Power was out in much of downtown Potsdam last night. Hermanson says people told her the only place for a hot meal was the hospital. Jim and Marge Barnes were also walking in downtown Potsdam last night, and surveying the damage. They live next door to the Methodist church.

“We were fortunate,” said Jim. “And I was in the church, I’m the pastor. The wind blew, and we didn’t know where everything was coming and it was only afterwards that we could find out. And then, as we tried to walk earlier, there was a state of emergency so they told us to get off.

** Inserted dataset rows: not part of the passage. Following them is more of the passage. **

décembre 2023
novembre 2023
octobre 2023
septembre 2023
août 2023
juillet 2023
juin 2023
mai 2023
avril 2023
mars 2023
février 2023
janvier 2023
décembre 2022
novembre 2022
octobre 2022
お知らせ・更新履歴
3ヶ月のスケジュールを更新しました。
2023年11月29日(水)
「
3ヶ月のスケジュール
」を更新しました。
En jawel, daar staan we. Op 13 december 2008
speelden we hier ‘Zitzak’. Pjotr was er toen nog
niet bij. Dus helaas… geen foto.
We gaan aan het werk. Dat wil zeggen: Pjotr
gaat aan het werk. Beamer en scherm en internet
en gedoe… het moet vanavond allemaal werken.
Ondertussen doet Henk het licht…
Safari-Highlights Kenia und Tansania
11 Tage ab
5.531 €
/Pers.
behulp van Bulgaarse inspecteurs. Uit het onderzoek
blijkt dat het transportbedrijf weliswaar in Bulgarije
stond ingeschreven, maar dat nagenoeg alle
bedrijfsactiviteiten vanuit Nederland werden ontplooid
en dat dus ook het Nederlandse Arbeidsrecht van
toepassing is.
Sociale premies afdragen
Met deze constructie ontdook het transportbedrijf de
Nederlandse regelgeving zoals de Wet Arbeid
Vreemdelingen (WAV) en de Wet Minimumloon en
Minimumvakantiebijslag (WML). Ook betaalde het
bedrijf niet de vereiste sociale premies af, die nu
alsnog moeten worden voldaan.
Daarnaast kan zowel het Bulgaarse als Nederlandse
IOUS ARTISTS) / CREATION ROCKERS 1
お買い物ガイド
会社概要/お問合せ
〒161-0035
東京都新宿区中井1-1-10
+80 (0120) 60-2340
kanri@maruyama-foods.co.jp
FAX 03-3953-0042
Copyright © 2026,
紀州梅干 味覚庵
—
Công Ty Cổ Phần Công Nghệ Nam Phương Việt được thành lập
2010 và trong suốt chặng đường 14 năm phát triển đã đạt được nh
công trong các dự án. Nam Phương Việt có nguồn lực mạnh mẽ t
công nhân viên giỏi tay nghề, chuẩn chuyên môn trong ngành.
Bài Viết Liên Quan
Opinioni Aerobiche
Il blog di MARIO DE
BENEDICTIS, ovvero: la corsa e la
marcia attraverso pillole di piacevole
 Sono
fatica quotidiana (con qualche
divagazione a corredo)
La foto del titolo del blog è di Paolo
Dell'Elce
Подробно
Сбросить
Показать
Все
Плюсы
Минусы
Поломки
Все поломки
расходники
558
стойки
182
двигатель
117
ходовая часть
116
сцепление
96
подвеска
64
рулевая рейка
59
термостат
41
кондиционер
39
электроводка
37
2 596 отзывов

But we’re adapting, we grilled pancakes on the gas grill tonight.”

Marge added, “We’re not used to not having anything to do. You know, it’s strange. It really is.”

The storm kept emergency crews busy in the tri-lakes area and parts of the Saranac River Valley. According to the Saranac Lake Volunteer Fire Department, a group of campers was canoeing on Middle Saranac Lake when their boats were capsized by the gusting winds. They were able to swim safely to shore. Most of the emergency calls in the Saranac Lake area involved downed trees, and about 6,000 tri-lakes residents were without power.